Estás solo cuando lloras, aunque no solo llores cuando estás solo.
Pero no te
preocupes, pues esto es irremediable y solo hay que aceptarlo. Tu
compañía, y la de todos, son los fantasmas mentales, las imágenes
creadas de otros sistemas en tu propio sistema. Quizás es peligroso,
pues estos reflejos cambian a velocidades vertiginosas y pueden
marear la existencia. Solo aprende a convivir con ellos.
Solo
contigo.>>
No soy consciente de cuánto
tiempo transcurrió mientras leía y releía ese pequeño (y único)
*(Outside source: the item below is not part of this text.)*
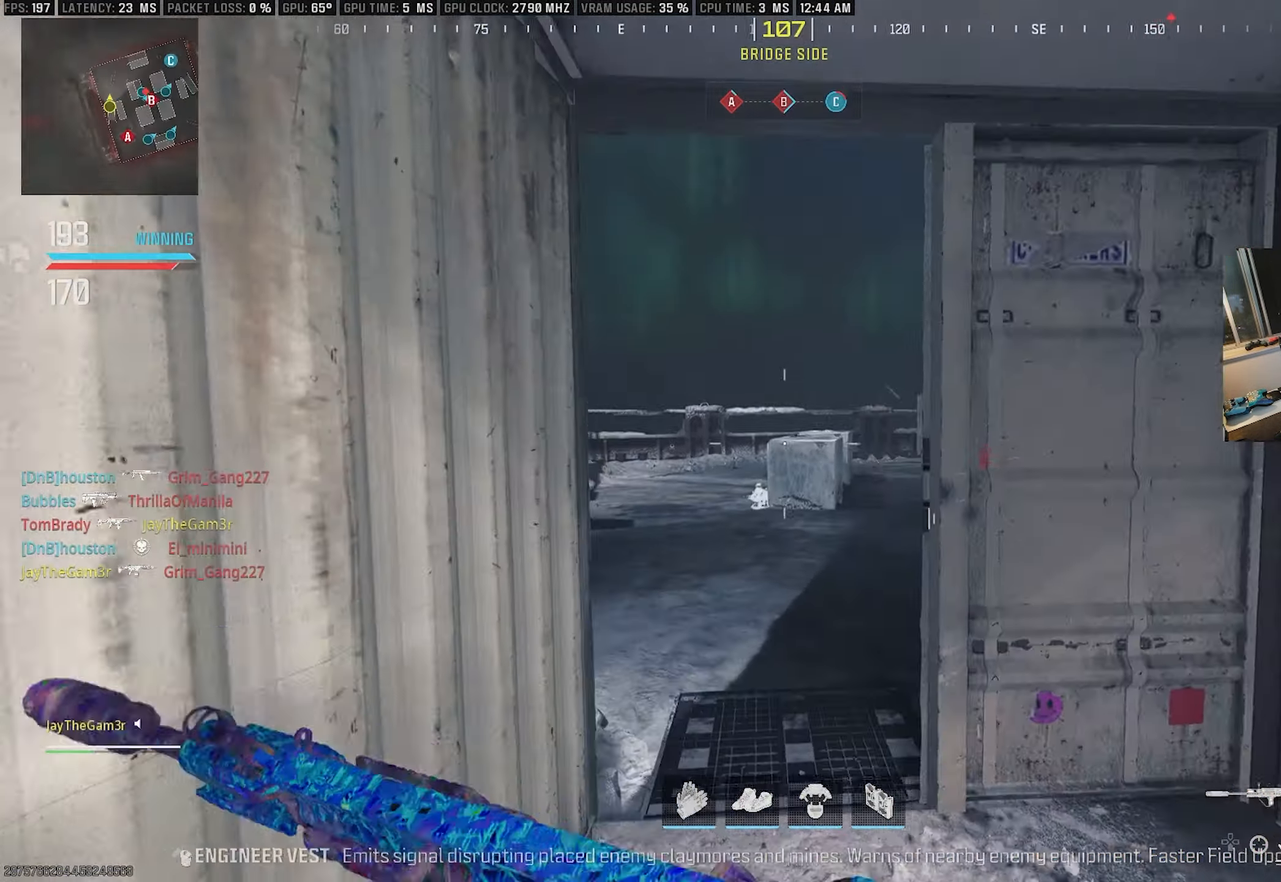
{"buttons": ["L2"], "left_stick": "left", "right_stick": "center", "events": [[33, "SQUARE", "down"], [67, "left_stick", "up-left"], [67, "right_stick", "right"], [117, "L2", "down"], [183, "right_stick", "center"], [200, "SQUARE", "up"], [217, "left_stick", "left"], [300, "right_stick", "right"], [450, "right_stick", "center"]]}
fragmento. Cuando las palabras se grabaron a fuego en mi mente y pude
apartar la vista del libro, noté que dos cosas habían cambiado, una
interior y otra exterior.
En mi interior algo se había
encendido, algo que sentía como obvio y primitivo pero que había
estado oculto hasta entonces. El reconocimiento de la soledad que
trasciende las relaciones sociales, de la individualidad
infinitamente desconocida para todos los demás, a veces incluso para
uno mismo. En el exterior algo se había apagado, las luces que
iluminaban el libro. Ya no lo veía, pero otra cosa llamó mi
atención: unas sombras de luz semi-danzantes, moviéndose unos
metros más allá.
Acercándome a esas figuras
descubro que me son familiares. Las observo más de cerca, quizás
con algo de temor, y descubro que son ellos, todos ellos. Los
conozco, claro. Intento dirigirme a alguno en concreto, pero no me
hacen caso, me miran y veo cómo su rostro cambia cien veces en el
mismo instante. Intento hablar más fuerte, más claro, pero nada
funciona. El ritmo de su movimiento aumenta, sus caras son
irreconocibles debido a la velocidad del cambio. De repente, todo
cesa. Ellos se paralizan, cada cambio acaba, y yo abro los ojos.
Y vuelves a estar ahí. Es
lo primero que veo cuando regreso al camino, a ti. Tus ojos están
tristes, mirándome fíjamente pero evitando mi mirada, preguntándose
"por qué". Agacho la cabeza y te abrazo. Un abrazo largo,
firme y aclarador. Pienso si existe la posibilidad de enseñarte lo
que he visto y río amargamente, por dentro. Te observo y tu rostro
quema ese amargamiento, dejando solo la risa.
Poco después, de la mano,
comenzamos a caminar otra vez, junto con las hojas y la niebla. Nos
hacemos preguntas y las intentamos responder, agradecidos de tenernos
para ello. No nos cansamos de seguir la línea recta que lleva al
horizonte. Nuestros dedos se entrelazan más firmemente que nunca.